◆ Raw data:
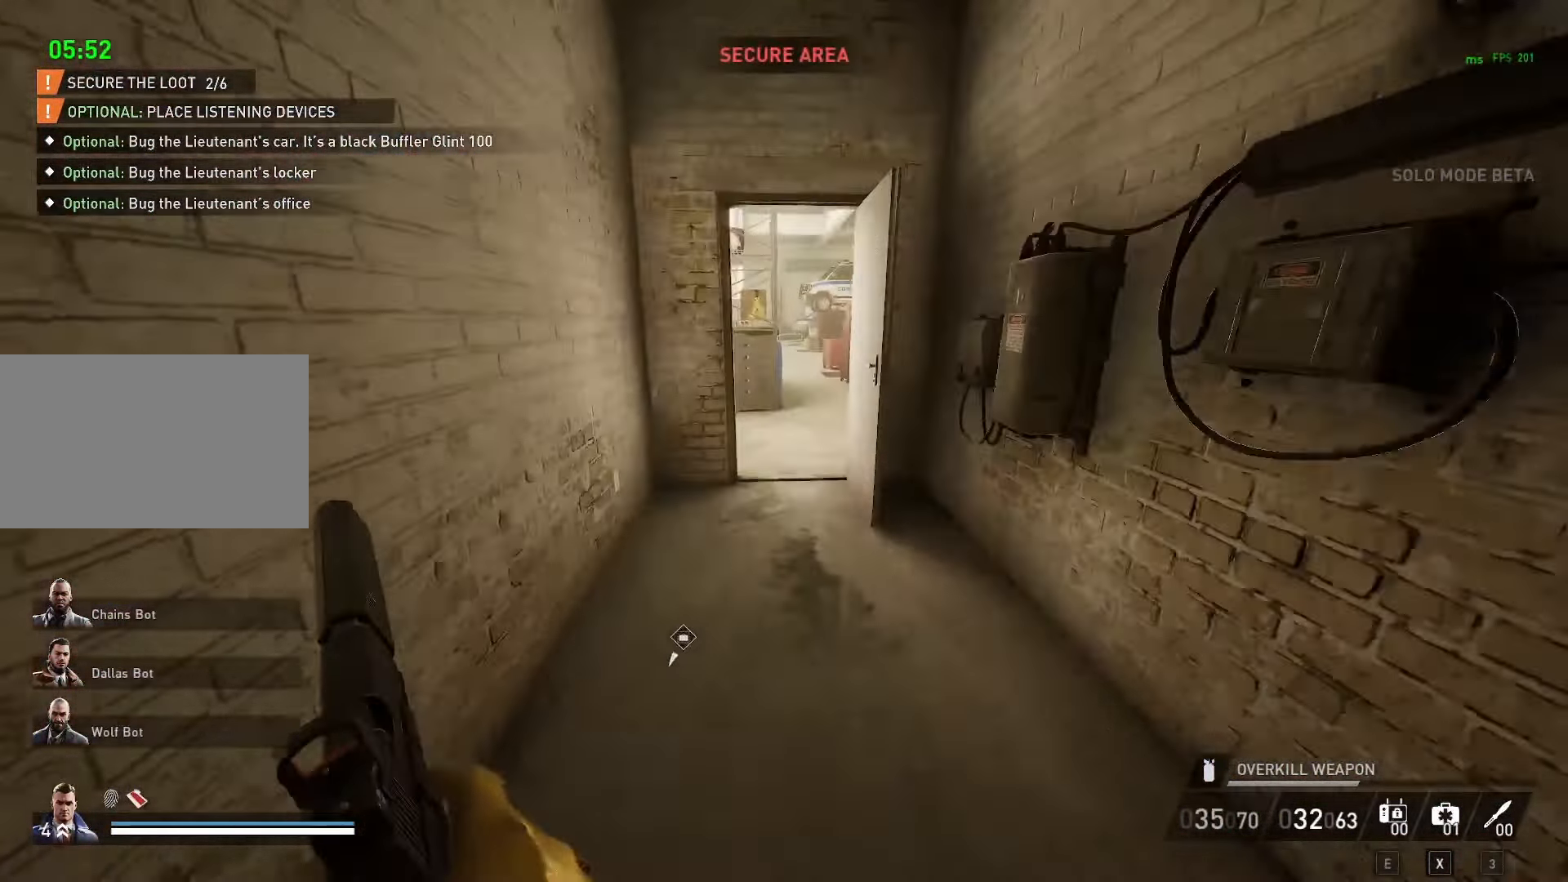
{"keys": ["shift", "w"], "mouse": [], "mouse_move": "up-right", "events": []}
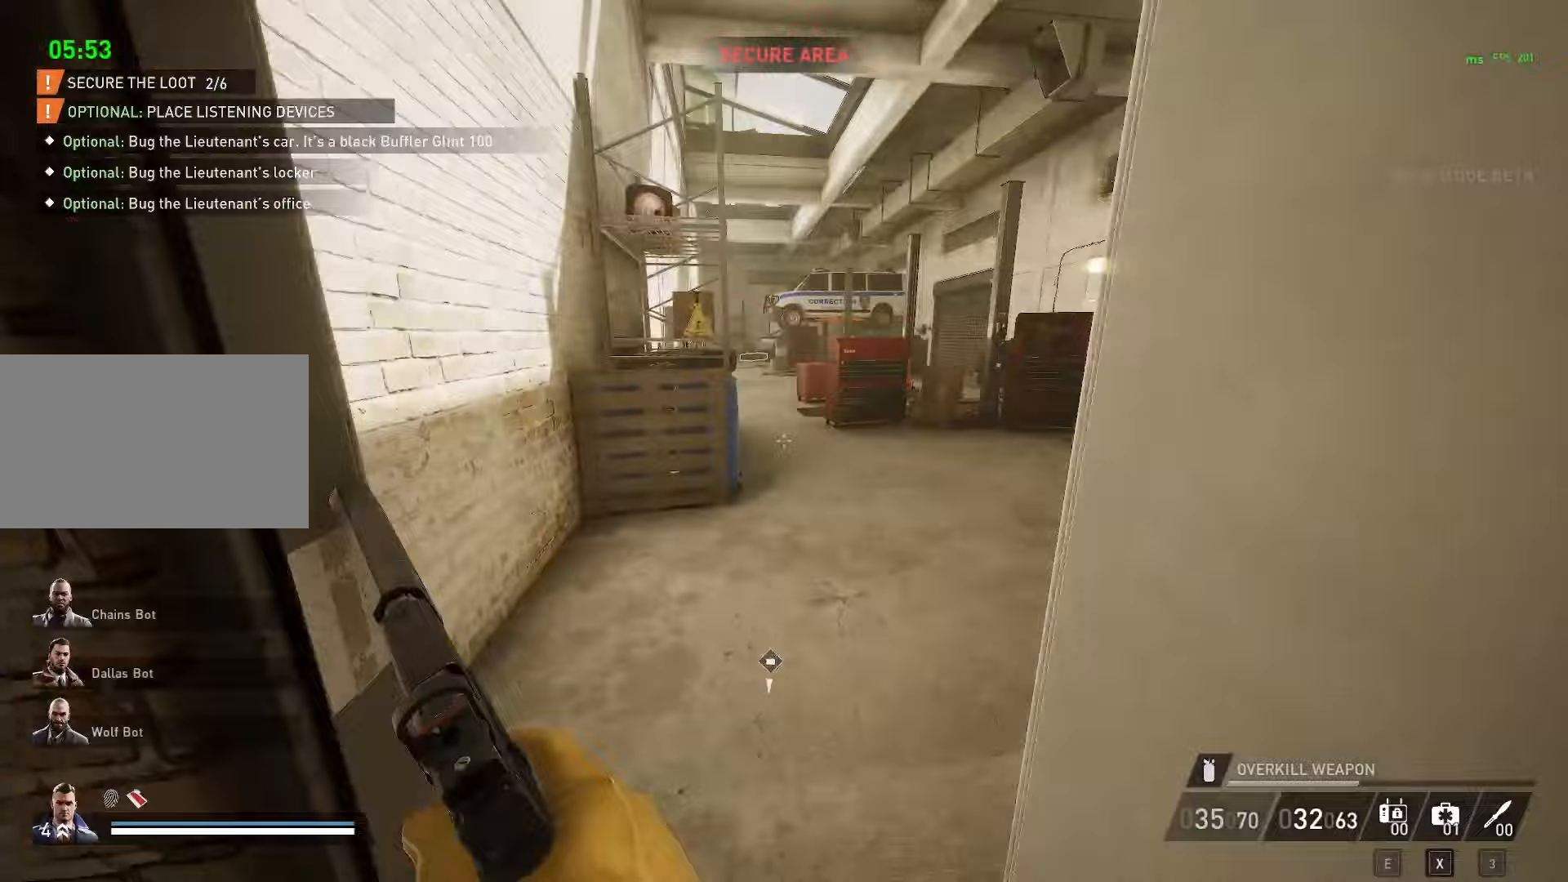
{"keys": ["shift", "w"], "mouse": [], "mouse_move": "still", "events": []}
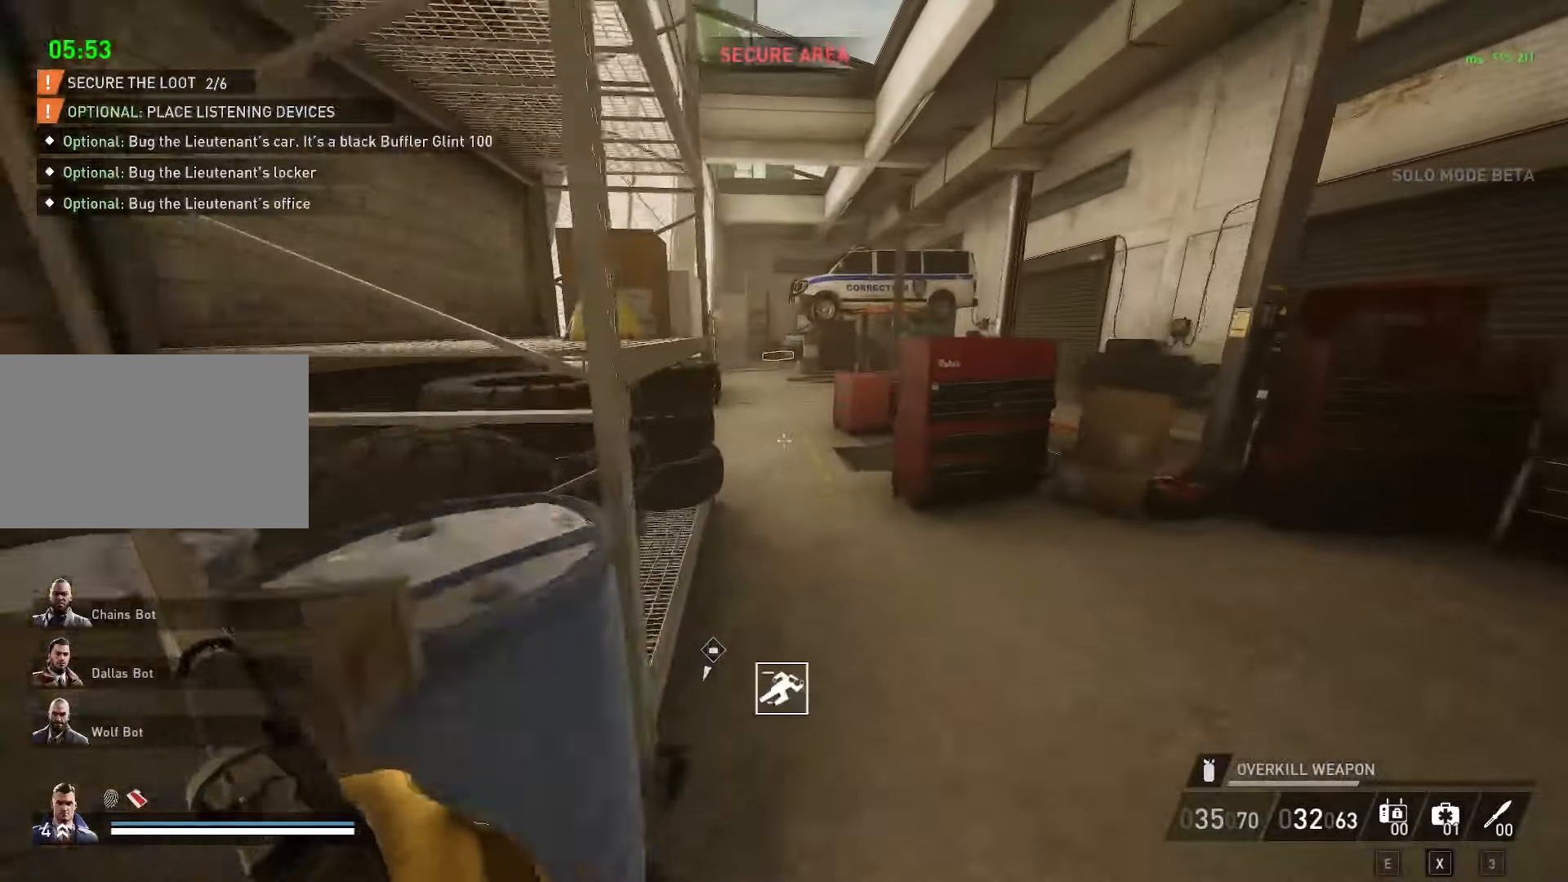
{"keys": ["shift", "w"], "mouse": [], "mouse_move": "still", "events": [[217, "space", "down"], [317, "ctrl", "down"], [367, "ctrl", "up"], [367, "space", "up"]]}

◆ Your instructions:
Please return the full listing exactly as given, with the images left out.

◆ Exercise response:
{"keys": ["shift", "w"], "mouse": [], "mouse_move": "up-right", "events": []}
{"keys": ["shift", "w"], "mouse": [], "mouse_move": "still", "events": []}
{"keys": ["shift", "w"], "mouse": [], "mouse_move": "still", "events": [[217, "space", "down"], [317, "ctrl", "down"], [367, "ctrl", "up"], [367, "space", "up"]]}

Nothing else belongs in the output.